__Exercise brief__: Where in the data below does the word "millimetres" appear? Copy every line that has it.

__Exercise inputs__:
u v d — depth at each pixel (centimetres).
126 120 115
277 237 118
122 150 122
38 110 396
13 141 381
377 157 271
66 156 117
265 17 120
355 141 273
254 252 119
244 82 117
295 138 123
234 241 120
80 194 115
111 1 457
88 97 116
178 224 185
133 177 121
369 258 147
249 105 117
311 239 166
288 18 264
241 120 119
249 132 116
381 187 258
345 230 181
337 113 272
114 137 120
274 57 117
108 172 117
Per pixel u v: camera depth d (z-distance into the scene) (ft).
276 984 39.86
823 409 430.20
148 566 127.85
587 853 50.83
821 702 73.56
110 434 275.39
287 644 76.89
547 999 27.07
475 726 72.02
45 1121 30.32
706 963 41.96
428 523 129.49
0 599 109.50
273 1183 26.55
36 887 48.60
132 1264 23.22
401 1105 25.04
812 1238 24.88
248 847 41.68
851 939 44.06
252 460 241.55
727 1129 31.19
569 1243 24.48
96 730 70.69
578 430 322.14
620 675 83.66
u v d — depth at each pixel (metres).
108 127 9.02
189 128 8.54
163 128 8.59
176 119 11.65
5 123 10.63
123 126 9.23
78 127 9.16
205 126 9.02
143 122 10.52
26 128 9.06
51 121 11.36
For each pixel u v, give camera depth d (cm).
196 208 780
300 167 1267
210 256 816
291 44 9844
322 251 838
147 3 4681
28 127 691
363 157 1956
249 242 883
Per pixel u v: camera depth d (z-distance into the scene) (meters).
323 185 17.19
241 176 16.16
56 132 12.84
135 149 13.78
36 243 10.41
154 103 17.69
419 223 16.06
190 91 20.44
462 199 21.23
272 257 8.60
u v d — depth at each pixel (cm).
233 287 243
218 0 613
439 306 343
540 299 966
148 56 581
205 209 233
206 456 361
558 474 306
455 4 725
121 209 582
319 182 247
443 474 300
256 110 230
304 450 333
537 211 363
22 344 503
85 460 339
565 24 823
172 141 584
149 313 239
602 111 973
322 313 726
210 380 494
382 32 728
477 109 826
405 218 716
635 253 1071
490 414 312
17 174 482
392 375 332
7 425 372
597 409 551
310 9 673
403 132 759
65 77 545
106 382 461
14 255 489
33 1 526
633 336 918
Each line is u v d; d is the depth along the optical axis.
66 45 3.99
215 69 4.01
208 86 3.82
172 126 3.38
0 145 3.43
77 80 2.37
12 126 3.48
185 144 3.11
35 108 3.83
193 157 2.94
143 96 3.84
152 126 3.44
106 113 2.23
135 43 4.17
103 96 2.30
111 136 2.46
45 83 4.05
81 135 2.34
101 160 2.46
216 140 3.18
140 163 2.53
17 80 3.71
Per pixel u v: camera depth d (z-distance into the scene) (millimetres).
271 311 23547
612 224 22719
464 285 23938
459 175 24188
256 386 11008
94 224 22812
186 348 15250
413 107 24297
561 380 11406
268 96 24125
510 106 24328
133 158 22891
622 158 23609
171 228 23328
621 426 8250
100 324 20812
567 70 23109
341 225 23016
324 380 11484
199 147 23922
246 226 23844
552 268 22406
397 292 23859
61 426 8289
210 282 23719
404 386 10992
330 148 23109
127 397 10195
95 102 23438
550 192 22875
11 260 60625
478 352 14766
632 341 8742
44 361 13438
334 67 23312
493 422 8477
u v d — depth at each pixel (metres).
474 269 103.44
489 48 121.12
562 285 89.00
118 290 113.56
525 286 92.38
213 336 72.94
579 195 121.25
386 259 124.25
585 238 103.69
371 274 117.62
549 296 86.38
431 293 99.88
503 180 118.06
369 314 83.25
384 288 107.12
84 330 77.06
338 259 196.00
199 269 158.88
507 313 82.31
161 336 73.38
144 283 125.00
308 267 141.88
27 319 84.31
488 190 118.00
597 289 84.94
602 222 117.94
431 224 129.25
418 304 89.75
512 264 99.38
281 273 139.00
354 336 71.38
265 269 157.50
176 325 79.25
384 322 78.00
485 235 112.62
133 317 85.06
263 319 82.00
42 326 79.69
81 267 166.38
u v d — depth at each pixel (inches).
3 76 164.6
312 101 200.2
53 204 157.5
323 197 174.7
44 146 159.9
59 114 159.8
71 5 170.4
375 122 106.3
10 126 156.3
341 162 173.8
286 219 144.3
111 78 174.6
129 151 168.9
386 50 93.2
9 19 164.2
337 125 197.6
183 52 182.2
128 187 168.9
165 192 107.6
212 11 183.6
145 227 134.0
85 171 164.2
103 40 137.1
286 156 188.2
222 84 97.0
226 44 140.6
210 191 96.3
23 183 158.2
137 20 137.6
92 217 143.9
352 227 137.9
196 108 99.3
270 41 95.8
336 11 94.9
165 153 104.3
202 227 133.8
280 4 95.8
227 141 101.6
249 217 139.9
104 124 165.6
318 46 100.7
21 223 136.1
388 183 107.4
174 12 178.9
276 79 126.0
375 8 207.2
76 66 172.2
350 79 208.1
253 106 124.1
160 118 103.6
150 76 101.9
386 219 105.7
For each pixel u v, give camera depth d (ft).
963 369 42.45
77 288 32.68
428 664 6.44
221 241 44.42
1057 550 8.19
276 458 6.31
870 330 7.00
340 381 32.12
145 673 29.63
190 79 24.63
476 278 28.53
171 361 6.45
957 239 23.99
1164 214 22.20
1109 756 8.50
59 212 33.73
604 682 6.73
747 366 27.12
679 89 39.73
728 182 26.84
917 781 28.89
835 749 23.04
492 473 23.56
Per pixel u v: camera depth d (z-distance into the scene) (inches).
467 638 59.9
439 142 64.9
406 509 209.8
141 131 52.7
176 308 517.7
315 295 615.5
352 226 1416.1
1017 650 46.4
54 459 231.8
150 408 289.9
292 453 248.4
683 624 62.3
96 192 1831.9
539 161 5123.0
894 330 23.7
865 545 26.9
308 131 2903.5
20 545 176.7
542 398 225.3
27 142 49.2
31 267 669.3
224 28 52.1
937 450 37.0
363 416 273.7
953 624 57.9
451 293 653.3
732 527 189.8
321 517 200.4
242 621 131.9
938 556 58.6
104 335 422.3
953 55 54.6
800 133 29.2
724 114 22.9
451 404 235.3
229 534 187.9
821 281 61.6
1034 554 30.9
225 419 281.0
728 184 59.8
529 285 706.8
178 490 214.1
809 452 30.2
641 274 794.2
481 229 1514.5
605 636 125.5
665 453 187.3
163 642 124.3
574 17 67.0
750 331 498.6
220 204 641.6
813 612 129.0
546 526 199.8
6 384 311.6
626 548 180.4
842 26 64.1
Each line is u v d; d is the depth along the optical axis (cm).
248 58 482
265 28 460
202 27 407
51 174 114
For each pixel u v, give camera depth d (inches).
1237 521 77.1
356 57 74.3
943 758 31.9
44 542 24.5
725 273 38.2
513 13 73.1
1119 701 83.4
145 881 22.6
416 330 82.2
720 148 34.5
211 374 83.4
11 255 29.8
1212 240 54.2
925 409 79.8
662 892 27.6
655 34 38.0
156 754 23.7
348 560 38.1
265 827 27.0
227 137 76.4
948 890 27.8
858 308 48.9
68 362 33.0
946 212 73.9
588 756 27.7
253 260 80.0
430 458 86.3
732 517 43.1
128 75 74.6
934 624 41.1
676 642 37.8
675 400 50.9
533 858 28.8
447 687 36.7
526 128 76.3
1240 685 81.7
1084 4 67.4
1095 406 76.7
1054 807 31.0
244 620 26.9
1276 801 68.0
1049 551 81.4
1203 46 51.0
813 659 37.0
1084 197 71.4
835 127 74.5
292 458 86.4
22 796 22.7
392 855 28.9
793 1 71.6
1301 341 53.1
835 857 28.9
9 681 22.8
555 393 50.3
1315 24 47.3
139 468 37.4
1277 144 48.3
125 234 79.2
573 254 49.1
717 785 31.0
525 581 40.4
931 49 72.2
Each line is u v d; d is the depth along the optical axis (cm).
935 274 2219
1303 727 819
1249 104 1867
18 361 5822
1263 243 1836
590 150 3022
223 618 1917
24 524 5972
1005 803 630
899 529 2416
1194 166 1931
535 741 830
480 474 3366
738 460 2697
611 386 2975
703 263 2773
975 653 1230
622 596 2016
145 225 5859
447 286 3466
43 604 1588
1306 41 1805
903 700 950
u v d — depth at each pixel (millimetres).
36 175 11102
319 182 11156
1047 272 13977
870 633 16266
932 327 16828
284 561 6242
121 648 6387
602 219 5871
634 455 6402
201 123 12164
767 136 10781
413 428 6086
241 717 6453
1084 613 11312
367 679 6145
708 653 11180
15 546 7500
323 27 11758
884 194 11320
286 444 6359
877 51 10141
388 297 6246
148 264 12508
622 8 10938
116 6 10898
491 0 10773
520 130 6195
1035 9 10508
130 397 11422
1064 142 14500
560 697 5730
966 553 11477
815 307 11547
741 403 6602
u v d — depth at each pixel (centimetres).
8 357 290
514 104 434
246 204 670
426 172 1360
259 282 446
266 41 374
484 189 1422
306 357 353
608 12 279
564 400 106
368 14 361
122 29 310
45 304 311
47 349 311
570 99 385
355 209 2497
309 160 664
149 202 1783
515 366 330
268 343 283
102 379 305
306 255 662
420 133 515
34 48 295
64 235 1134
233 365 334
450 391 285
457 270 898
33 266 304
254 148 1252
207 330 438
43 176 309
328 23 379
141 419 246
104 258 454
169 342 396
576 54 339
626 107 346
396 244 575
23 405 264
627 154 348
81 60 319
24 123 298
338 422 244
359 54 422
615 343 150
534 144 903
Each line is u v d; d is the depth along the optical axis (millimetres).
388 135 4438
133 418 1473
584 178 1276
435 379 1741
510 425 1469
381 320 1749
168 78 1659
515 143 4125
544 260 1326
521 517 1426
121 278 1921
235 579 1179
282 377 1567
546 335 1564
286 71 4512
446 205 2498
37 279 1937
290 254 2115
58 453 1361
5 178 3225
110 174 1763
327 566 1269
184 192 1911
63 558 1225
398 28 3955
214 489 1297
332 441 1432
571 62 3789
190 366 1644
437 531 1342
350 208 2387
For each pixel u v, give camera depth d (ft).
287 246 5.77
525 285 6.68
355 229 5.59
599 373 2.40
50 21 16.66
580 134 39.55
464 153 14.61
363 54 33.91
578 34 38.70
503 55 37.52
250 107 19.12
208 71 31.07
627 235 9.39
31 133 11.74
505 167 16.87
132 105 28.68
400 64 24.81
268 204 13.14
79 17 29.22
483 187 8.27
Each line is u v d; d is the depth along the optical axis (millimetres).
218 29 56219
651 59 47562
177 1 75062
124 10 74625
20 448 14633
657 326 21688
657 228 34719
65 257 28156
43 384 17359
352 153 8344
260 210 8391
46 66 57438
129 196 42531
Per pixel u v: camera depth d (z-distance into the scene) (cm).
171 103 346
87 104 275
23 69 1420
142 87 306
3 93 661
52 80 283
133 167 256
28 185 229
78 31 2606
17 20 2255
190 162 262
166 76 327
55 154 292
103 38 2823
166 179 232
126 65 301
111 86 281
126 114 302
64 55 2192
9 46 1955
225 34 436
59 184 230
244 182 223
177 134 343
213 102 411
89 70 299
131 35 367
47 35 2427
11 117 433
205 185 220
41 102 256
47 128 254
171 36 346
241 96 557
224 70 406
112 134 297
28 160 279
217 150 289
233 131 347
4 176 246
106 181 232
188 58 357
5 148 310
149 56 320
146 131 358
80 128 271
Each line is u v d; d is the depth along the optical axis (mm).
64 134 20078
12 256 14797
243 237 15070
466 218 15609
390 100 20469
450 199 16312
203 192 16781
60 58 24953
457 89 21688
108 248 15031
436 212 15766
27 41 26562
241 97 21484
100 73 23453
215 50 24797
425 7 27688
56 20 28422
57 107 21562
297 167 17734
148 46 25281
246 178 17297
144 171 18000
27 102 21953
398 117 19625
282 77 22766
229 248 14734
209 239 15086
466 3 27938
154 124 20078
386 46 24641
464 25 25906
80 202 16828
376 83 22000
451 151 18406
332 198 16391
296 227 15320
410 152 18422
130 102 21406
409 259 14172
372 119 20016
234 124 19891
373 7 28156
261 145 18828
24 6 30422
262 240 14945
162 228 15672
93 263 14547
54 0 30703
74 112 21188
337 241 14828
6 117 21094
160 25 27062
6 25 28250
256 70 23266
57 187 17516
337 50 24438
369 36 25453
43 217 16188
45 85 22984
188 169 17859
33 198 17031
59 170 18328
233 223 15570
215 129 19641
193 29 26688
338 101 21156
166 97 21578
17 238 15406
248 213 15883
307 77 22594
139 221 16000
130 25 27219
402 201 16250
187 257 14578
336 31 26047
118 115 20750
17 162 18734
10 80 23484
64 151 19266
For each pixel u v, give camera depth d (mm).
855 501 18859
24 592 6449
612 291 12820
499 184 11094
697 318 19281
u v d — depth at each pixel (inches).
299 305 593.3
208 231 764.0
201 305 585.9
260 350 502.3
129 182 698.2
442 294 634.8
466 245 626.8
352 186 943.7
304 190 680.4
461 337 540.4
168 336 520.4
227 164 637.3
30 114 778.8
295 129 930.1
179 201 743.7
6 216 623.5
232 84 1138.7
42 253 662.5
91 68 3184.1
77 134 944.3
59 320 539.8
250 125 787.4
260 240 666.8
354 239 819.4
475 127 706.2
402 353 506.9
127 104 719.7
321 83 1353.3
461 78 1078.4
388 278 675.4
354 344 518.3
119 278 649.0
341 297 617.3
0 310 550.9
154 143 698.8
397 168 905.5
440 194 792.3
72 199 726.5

__Exercise response__:
Per pixel u v: camera depth d (z-distance into the scene) (millimetres).
u v d — depth at each pixel (millimetres).
Each line is u v d; d is the depth along the optical axis (millimetres).
Each line is u v d; d is the depth along the optical axis (millimetres).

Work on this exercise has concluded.